Every guy has been afraid of women at one time or another in his life. It is just part of being a guy. So often we find that we don’t understand them and we aren’t even sure that we are supposed to. Being a guy is obviously so different from being a woman that we get in our own way when it comes to relating well with women because of these fears.

In most cases, we have kept our fears to ourselves. It’s not very manly. We are supposed to be the great conquerors of women, creating notches on our belt and breaking hearts with every turn of our heads. But that’s not very realistic. We are afraid because we don’t want to feel inept. We don’t want to let down our fathers and we don’t want our sons to think we are wimps. Even further, we aren’t clear on our own expectations and so we stick our fears in a little bin and head out without ever giving it any attention.

Fear comes from being concerned about being unhappy in the future. Fear is not based in the moment.
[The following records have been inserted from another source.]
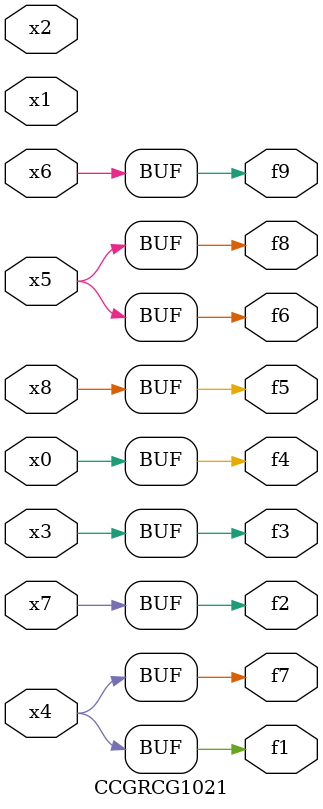
<source format=v>
module CCGRCG1021(
	input x0, x1, x2, x3, x4, x5, x6, x7, x8,
	output f1, f2, f3, f4, f5, f6, f7, f8, f9
);
	assign f1 = x4;
	assign f2 = x7;
	assign f3 = x3;
	assign f4 = x0;
	assign f5 = x8;
	assign f6 = x5;
	assign f7 = x4;
	assign f8 = x5;
	assign f9 = x6;
endmodule

</source>
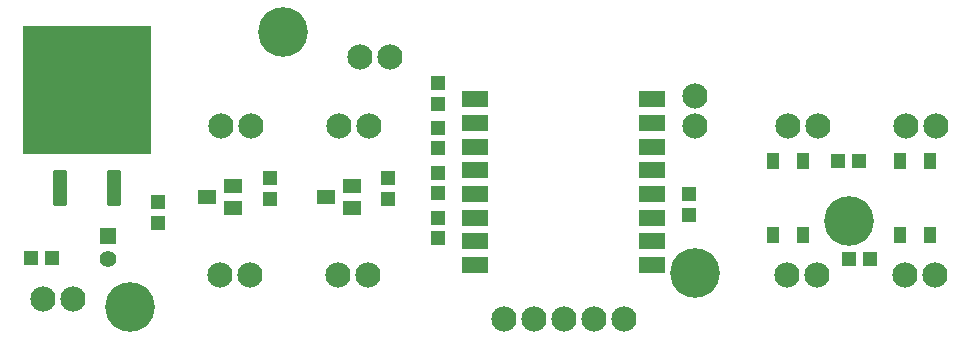
<source format=gts>
G04 EAGLE Gerber RS-274X export*
G75*
%MOMM*%
%FSLAX34Y34*%
%LPD*%
%INSoldermask Top*%
%IPPOS*%
%AMOC8*
5,1,8,0,0,1.08239X$1,22.5*%
G01*
%ADD10C,4.203200*%
%ADD11C,2.133600*%
%ADD12R,1.253200X1.283200*%
%ADD13R,1.283200X1.253200*%
%ADD14R,2.203200X1.403200*%
%ADD15R,1.603200X1.203200*%
%ADD16R,10.803200X10.803200*%
%ADD17C,0.305031*%
%ADD18C,1.411200*%
%ADD19R,1.411200X1.411200*%
%ADD20R,1.003200X1.403200*%


D10*
X230485Y260697D03*
X101173Y28209D03*
X709919Y100947D03*
X579891Y57197D03*
D11*
X177430Y55440D03*
X202830Y55440D03*
X277390Y55450D03*
X302790Y55450D03*
X295660Y239540D03*
X321060Y239540D03*
X27360Y35220D03*
X52760Y35220D03*
X579920Y181480D03*
X579920Y206880D03*
X417680Y18000D03*
X443080Y18000D03*
X468480Y18000D03*
X493880Y18000D03*
X519280Y18000D03*
D12*
X17250Y69950D03*
X34750Y69950D03*
D13*
X124582Y99282D03*
X124582Y116782D03*
D14*
X393480Y204000D03*
X393480Y184000D03*
X393480Y164000D03*
X393480Y144000D03*
X393480Y124000D03*
X393480Y104000D03*
X393480Y84000D03*
X393480Y64000D03*
X543480Y64000D03*
X543480Y84000D03*
X543480Y104000D03*
X543480Y124000D03*
X543480Y144000D03*
X543480Y164000D03*
X543480Y184000D03*
X543480Y204000D03*
D13*
X219802Y137141D03*
X219802Y119641D03*
X319968Y137134D03*
X319968Y119634D03*
X361586Y86538D03*
X361586Y104038D03*
X574546Y123938D03*
X574546Y106438D03*
D12*
X700852Y151637D03*
X718352Y151637D03*
D15*
X166798Y121282D03*
X188798Y130782D03*
X188798Y111782D03*
X266876Y121281D03*
X288876Y130781D03*
X288876Y111781D03*
D11*
X177890Y181170D03*
X203290Y181170D03*
X277850Y181180D03*
X303250Y181180D03*
X657430Y55440D03*
X682830Y55440D03*
X757390Y55450D03*
X782790Y55450D03*
X657890Y181170D03*
X683290Y181170D03*
X757850Y181180D03*
X783250Y181180D03*
D16*
X64740Y211850D03*
D17*
X46181Y142481D02*
X46181Y115199D01*
X37499Y115199D01*
X37499Y142481D01*
X46181Y142481D01*
X46181Y118096D02*
X37499Y118096D01*
X37499Y120993D02*
X46181Y120993D01*
X46181Y123890D02*
X37499Y123890D01*
X37499Y126787D02*
X46181Y126787D01*
X46181Y129684D02*
X37499Y129684D01*
X37499Y132581D02*
X46181Y132581D01*
X46181Y135478D02*
X37499Y135478D01*
X37499Y138375D02*
X46181Y138375D01*
X46181Y141272D02*
X37499Y141272D01*
X91981Y142481D02*
X91981Y115199D01*
X83299Y115199D01*
X83299Y142481D01*
X91981Y142481D01*
X91981Y118096D02*
X83299Y118096D01*
X83299Y120993D02*
X91981Y120993D01*
X91981Y123890D02*
X83299Y123890D01*
X83299Y126787D02*
X91981Y126787D01*
X91981Y129684D02*
X83299Y129684D01*
X83299Y132581D02*
X91981Y132581D01*
X91981Y135478D02*
X83299Y135478D01*
X83299Y138375D02*
X91981Y138375D01*
X91981Y141272D02*
X83299Y141272D01*
D18*
X19020Y179130D03*
X19020Y192130D03*
X19020Y205130D03*
X19020Y218130D03*
X19020Y231130D03*
X19020Y244130D03*
X19020Y257130D03*
X32020Y257130D03*
X45020Y257130D03*
X58020Y257130D03*
X71020Y257130D03*
X84020Y257130D03*
X97020Y257130D03*
X110020Y257130D03*
X110020Y244130D03*
X110020Y231130D03*
X110020Y218130D03*
X110020Y205130D03*
X110020Y192130D03*
X110020Y179130D03*
D19*
X82875Y88567D03*
D18*
X82875Y68567D03*
D13*
X361586Y124538D03*
X361586Y142038D03*
X361586Y162538D03*
X361586Y180038D03*
X361586Y200538D03*
X361586Y218038D03*
D20*
X645264Y89019D03*
X670664Y89019D03*
X670664Y152019D03*
X645264Y152019D03*
X752764Y89019D03*
X778164Y89019D03*
X778164Y152019D03*
X752764Y152019D03*
D12*
X710252Y69061D03*
X727752Y69061D03*
M02*

</source>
If we’re afraid of women, we’re really afraid that either we don’t know what we think we are supposed to know or that we are going about things the wrong way or that we simply don’t measure up. This means that we are afraid that a woman might expose us for the fraud that we think we might be and then what? How are we supposed to deal with that? What if everyone found out and what if we were the laughing stock of our buddies?

So what? There is a big so what. The big so what is that we place expectations not only on ourselves but on the process of being with a woman. Every time we enter into a sexual situation, we are putting ourselves to some sort of test and hoping that she recognizes this and lets us know that we passed. Do we ever really want to know if we failed?

Of course, she is unaware that all of this is going on and she is most likely dealing with her own fears. But how can we push beyond our fears, or eliminate our fears altogether, in order to develop a higher level of confidence and to know that without a doubt we are doing everything that we can to meet her needs and our own at the same time?

Women are just as scared, and sometimes it helps to know this. Women have their own set of standards that they feel they have to meet and they have a good number of fears that we would find laughable. We feel that women have all the control. They get to determine the sexual pace, whether sex is even in the picture, and they don’t seem the least bit concerned with whether they leave us hanging or not.

When we approach a woman, live with a woman, marry a woman, or even divorce a woman, the greatest key is simple. Women are not a conquest. When we take that need to conquer them off or plate, we turn them back into a woman. And on the outside their soft and gentle nature is bound to come through and calm us through the process. When we view women as our conquest, we are alluding to the idea that they are elevated so high above us that we have to rally the troops and lay out a battle plan and sharpen our weapons before we can even think about speaking to one. Women are quite simple just that; women.

If you really want to be more successful with your interactions with women, ask them what they want. Each one will have a familiar yet different answer. Finding out what women are really looking for and what they feel you can actually offer them takes the guesswork out of the whole ordeal. It is much more pleasant just to ask her, listen to her, and decide from there whether or not you can meet her expectations or desires. In most cases you probably can provided that you understand what those expectations or desires really are. It becomes that basic and simple if you let it.

Drop your fear of rejection with this same principle. If you approach a women and she doesn’t respond the way that you hope she will, it isn’t rejection. It is information and nothing more. This is one way of finding out what her needs and expectations are. Just as you can line up three very attractive women in the room, two of them aren’t going to stand out so much. You have a different preference and a different interpretation of what is sexy and beautiful. You best friend might believe that a different woman is more attractive. Does this mean that the women you didn’t pick aren’t attractive and perfectly viable women? No. It means that they didn’t work for you within the frame work of your desires and expectations. That is all she is letting you know. She can do it nicely or harshly, but all she is doing is passing on information about what she prefers.